Congrats and good luck OP! I recommend eloping if it all gets too much Flowers

Sprig1 · 29/04/2022 10:37

People are annoying and tend to give something anyway. Do most of your guests know each other? Can you put the word out that you really do mean it and would much rather not receive anything.

Itishard · 29/04/2022 10:44

When we got married I asked around and quite a few people said they would give presents anyway. So we wrote a note saying we didn't expect any presents as most were traveling, but if they wanted here's a list and linked to an online site which included :

  • charity donations (maybe 1/3 did this)
  • actual items but only a couple of large ones, most were £10-15 like nice glasses and plates (maybe another 1/3 did this)
  • "donations" towards a new table (some did this and some did nothing)

We hoped this gave people the option but meant we didn't end up with too much unwanted tat (we still got some!)

Ancientbride · 29/04/2022 10:50

Solosunrise · 29/04/2022 10:37

Humans can be very odd creatures. If someone said they didn't want presents I'd take them at their word. I'd appreciate the clarity, not see it as rude.
I definitely wouldn't read it that I should give cash, either. If people want cash, they should say so.
I'd appreciate being invited to celebrate someone's special day though.
Congrats and good luck OP! I recommend eloping if it all gets too much Flowers

Its beginning to feel like that @Solosunrise . Thank you. Its been a big decision for us after all this time.

OP posts:
SunshineAndFizz · 29/04/2022 10:51

Yeah I'd probably give money in the card, unless you'd specified a charity to donate to instead. Just ingrained in me to give something.

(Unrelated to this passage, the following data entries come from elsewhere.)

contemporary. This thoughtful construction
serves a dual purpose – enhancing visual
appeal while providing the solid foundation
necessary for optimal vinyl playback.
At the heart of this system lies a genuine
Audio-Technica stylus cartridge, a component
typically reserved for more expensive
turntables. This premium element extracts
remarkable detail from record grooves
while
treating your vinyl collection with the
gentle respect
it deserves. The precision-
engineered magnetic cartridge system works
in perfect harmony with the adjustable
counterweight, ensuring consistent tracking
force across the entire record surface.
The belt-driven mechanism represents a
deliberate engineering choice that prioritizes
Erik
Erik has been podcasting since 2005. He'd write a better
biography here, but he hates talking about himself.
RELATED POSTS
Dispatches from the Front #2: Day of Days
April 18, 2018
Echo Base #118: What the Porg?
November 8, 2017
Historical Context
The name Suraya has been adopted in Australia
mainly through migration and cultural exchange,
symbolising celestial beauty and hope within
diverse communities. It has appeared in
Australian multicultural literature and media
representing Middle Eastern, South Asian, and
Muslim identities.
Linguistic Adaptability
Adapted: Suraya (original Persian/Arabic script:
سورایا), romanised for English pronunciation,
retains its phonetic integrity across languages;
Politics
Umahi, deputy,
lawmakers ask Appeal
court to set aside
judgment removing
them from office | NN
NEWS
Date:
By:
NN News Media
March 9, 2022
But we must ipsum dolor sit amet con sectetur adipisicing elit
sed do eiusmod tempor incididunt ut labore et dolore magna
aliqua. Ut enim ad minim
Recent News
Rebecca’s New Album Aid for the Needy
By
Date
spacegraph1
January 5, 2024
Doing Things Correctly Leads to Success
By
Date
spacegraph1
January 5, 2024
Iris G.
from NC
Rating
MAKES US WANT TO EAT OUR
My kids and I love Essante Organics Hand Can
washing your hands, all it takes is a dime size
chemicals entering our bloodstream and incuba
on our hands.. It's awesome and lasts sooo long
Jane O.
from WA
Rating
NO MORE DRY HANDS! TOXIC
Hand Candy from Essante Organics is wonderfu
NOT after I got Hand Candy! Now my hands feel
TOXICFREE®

BertieBotts · 29/04/2022 10:56

We asked for no gifts because we were flying back home so couldn't easily transport stuff. PIL got us a set of cutlery at a car boot that they "kept safe for us" and we never saw again XD and one SIL gave us a really cool mirror which we did somehow wedge in a suitcase to bring back.

alongtimeagoandfaraway · 29/04/2022 11:09

My daughter has just done this and included a (I thought) very nicely worded note saying they had been asked about a gift registry but that they had everything they needed and they knew that people had gone to expense to attend so all they wanted was to celebrate with them (better phrased than that).